Solo cinque parole in 93 minuti: il thriller horror sugli alieni che batte A Quiet Place
16/09/2026 news di Andrea Palazzolo
Il thriller alieno con solo 5 parole in 93 minuti. Kaitlyn Dever in un esperimento narrativo senza dialoghi che ha rivoluzionato il genere.

Nel mare infinito dei contenuti in streaming, alcuni gioielli rischiano di affogare nell’oblio delle librerie digitali. Nessuno ti salverà è uno di questi: un film che nel 2023 è atterrato su Disney+ con la discrezione di un’astronave aliena in una notte senza luna, e che da allora ha conquistato chi ha avuto la fortuna di inciamparci. Diretto da Brian Duffield, questo thriller di fantascienza horror rappresenta un esperimento narrativo audace, capace di ridurre un’invasione extraterrestre alla sua essenza più pura e angosciante.

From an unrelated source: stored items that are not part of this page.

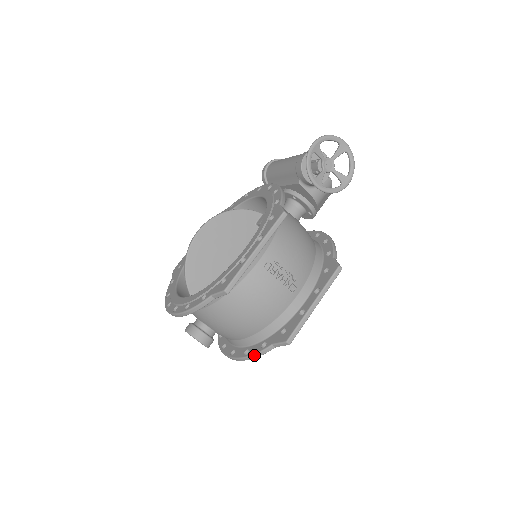
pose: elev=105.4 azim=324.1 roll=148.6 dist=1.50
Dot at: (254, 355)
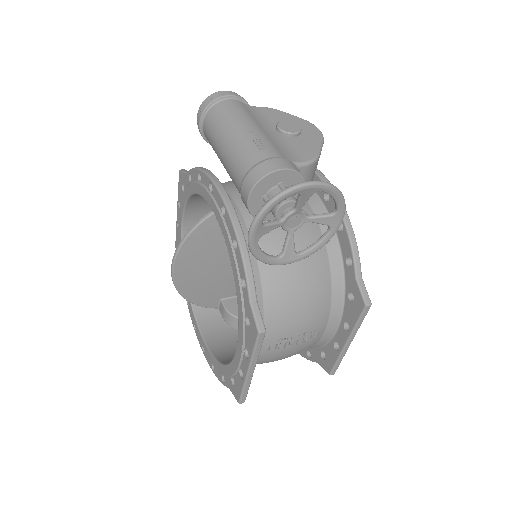
Dot at: occluded
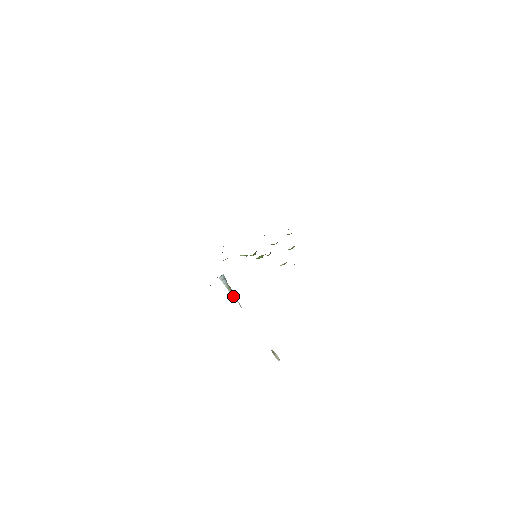
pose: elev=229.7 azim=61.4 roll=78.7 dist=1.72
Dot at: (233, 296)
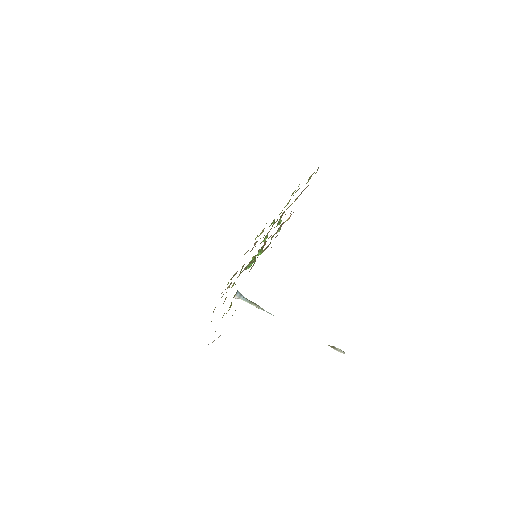
Dot at: (259, 308)
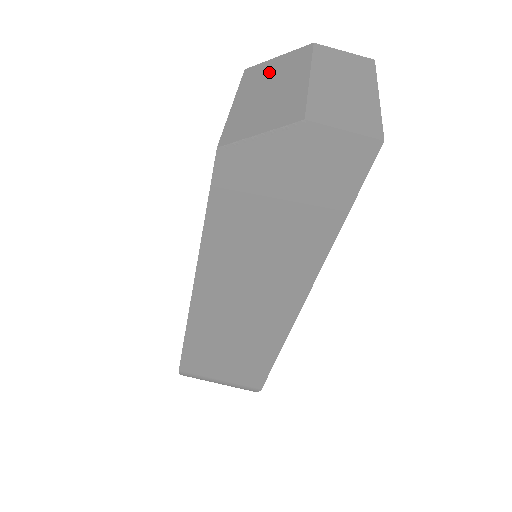
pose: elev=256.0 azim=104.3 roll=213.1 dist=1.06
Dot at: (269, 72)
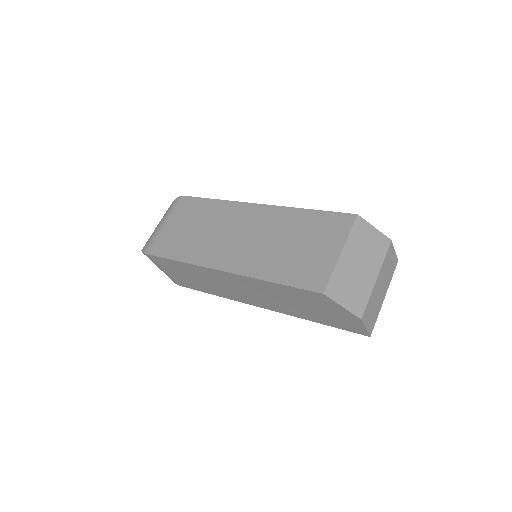
Dot at: (366, 242)
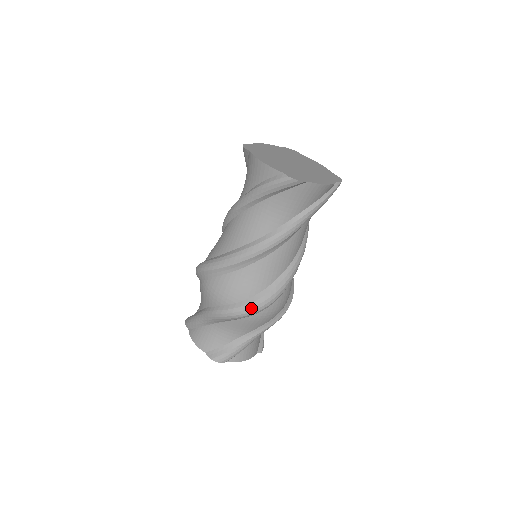
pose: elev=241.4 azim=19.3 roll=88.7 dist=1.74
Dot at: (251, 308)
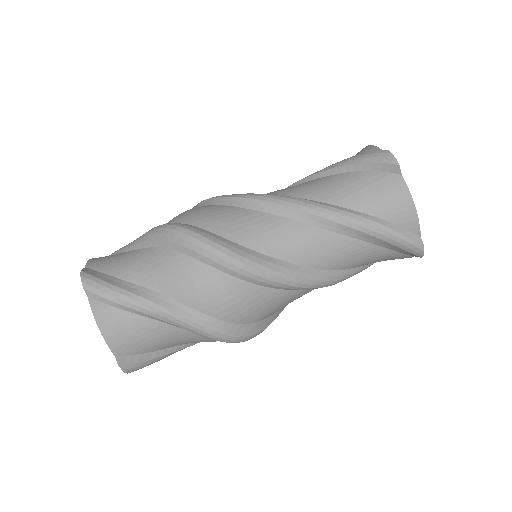
Dot at: (203, 237)
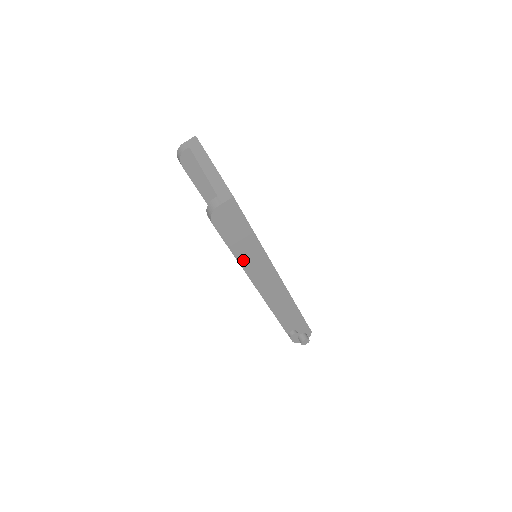
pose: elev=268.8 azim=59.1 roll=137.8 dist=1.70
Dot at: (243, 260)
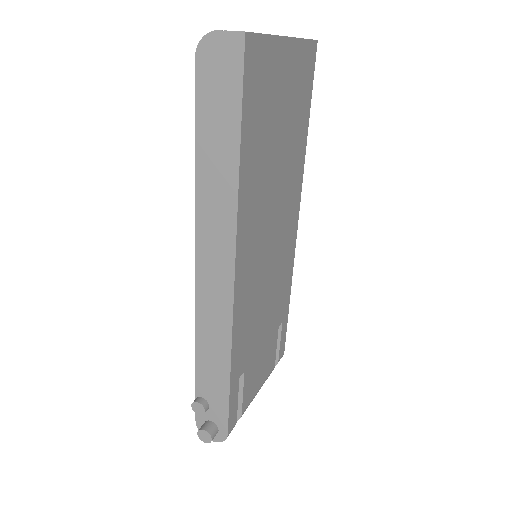
Dot at: (203, 179)
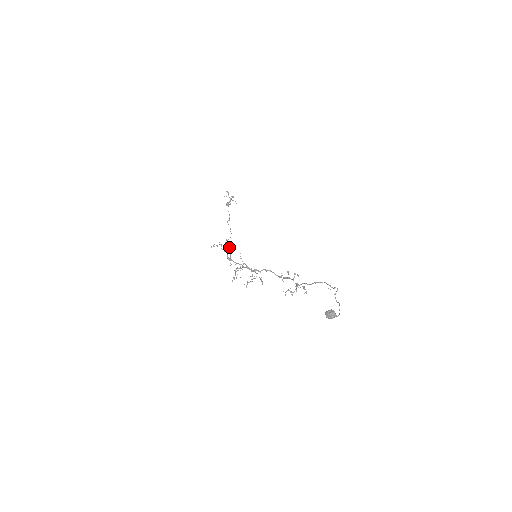
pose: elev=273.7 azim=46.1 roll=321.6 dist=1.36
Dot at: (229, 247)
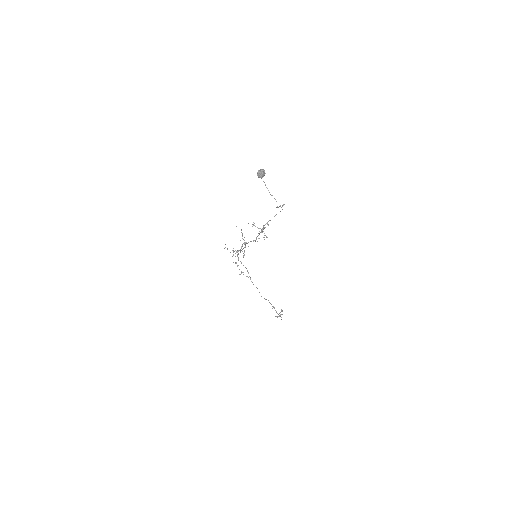
Dot at: (245, 267)
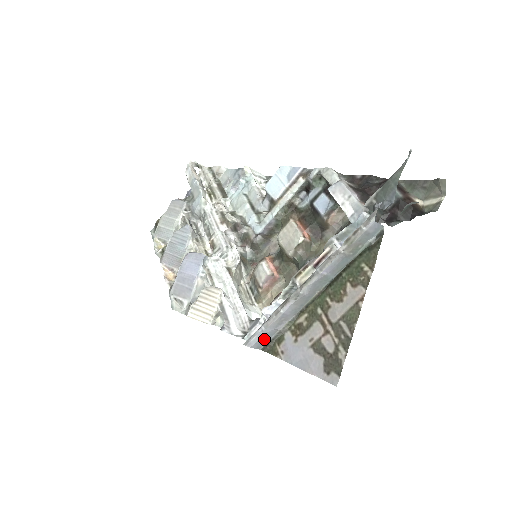
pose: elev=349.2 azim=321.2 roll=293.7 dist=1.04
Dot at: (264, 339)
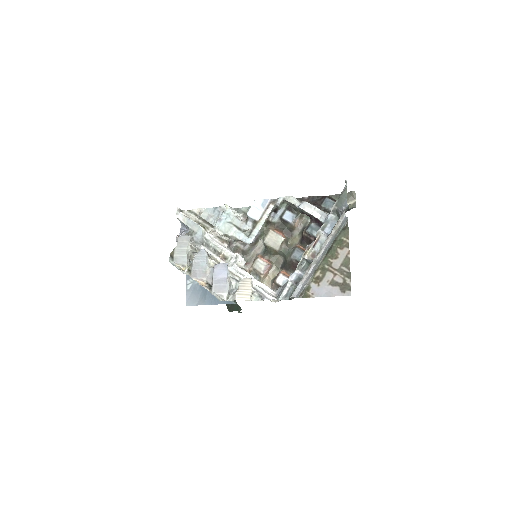
Dot at: (300, 291)
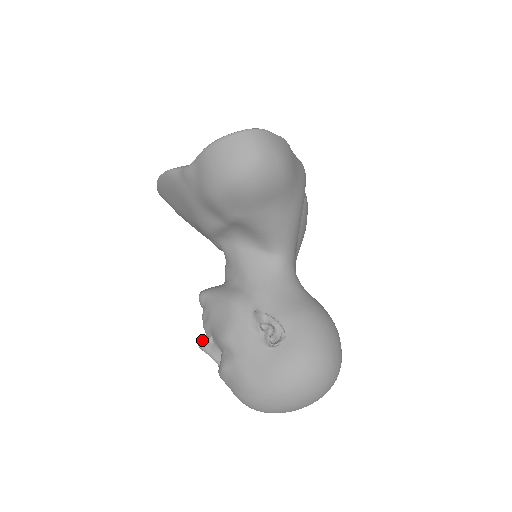
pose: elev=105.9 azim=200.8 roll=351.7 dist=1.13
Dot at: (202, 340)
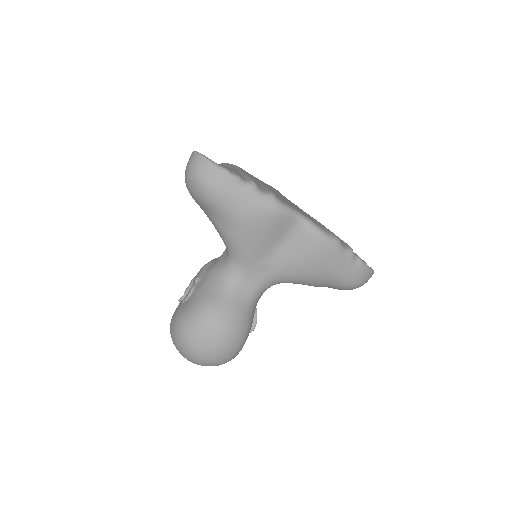
Dot at: occluded
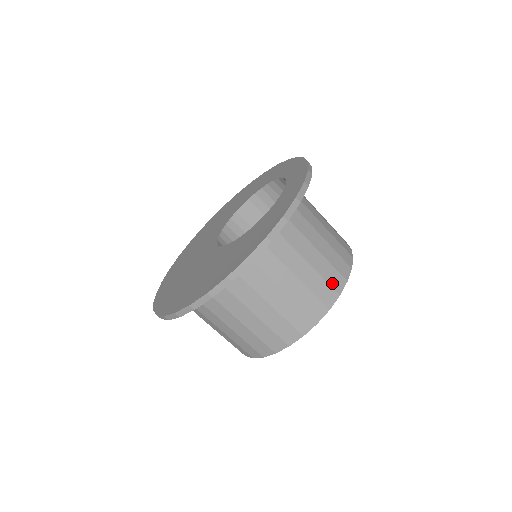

La protagonista è Brynn, interpretata da Kaitlyn Dever, un’attrice che molti hanno imparato a conoscere grazie al suo ruolo di Abby Anderson nella serie The Last of Us. Qui Dever ci consegna una delle sue performance più intense e solitarie, vestendo i panni di una giovane donna che vive isolata nella casa d’infanzia, ai margini di una piccola comunità che l’ha ostracizzata da anni. Brynn trascorre le giornate cucendo e costruendo una versione in miniatura del paese che l’ha rifiutata, un dettaglio che racconta più di mille dialoghi sulla sua condizione psicologica.
Quando una notte si sveglia trovando una creatura umanoide aliena nella sua camera da letto, la sua esistenza già precaria viene scaraventata nell’incubo. L’attacco è immediato, viscerale: Brynn afferra un pezzo affilato del suo modellino di città e lo usa come arma improvvisata per uccidere l’invasore. È il primo di una serie di incontri sempre più strani e pericolosi, dove la protagonista dovrà fare affidamento esclusivamente sulla propria intelligenza e su ciò che trova in casa.

Il film non concede respiro né concessioni: Brynn non ha armi, non ha addestramento militare, e soprattutto non ha nessuno nelle vicinanze che possa rispondere a una chiamata d’aiuto. Quando scopre che la sua auto e i dispositivi elettronici hanno smesso di funzionare, ogni possibilità di fuga o comunicazione con l’esterno si dissolve. Il suo tentativo di raggiungere il centro abitato peggiora ulteriormente la situazione: gli alieni hanno già raggiunto i suoi vicini, e le persone che incontra si comportano in modo inquietante.
Su un autobus, diversi passeggeri si rivoltano improvvisamente contro di lei, rivelando che gli extraterrestri hanno impiantato parassiti nelle loro gole, trasformandoli in ospiti controllabili. È una svolta body horror che aggiunge un ulteriore strato di terrore alla narrazione: non solo Brynn deve difendersi da creature provenienti dallo spazio, ma anche da esseri umani che hanno perso ogni autonomia.
La scelta più radicale di Nessuno ti salverà, però, è un’altra: l’intero film di 93 minuti contiene soltanto cinque parole pronunciate. Brian Duffield elimina quasi completamente i dialoghi, costringendo Kaitlyn Dever a comunicare tutto attraverso espressioni facciali, movimenti corporei e reazioni emotive. È una scommessa che poteva facilmente trasformarsi in un esercizio di stile pretenzioso, ma che invece funziona proprio perché radicata nella condizione esistenziale del personaggio.
Nessuno ti salverà dimostra come un’idea audace, sostenuta da una regia sicura e da una performance centrale straordinaria, possa trasformare una premessa familiare in qualcosa di memorabile. Brian Duffield prende l’invasione aliena, archetipi consolidato della fantascienza, e lo riduce all’osso, eliminando tutto ciò che non è essenziale. Rimane solo una donna, la sua casa, creature incomprensibili e un passato che non può essere cancellato.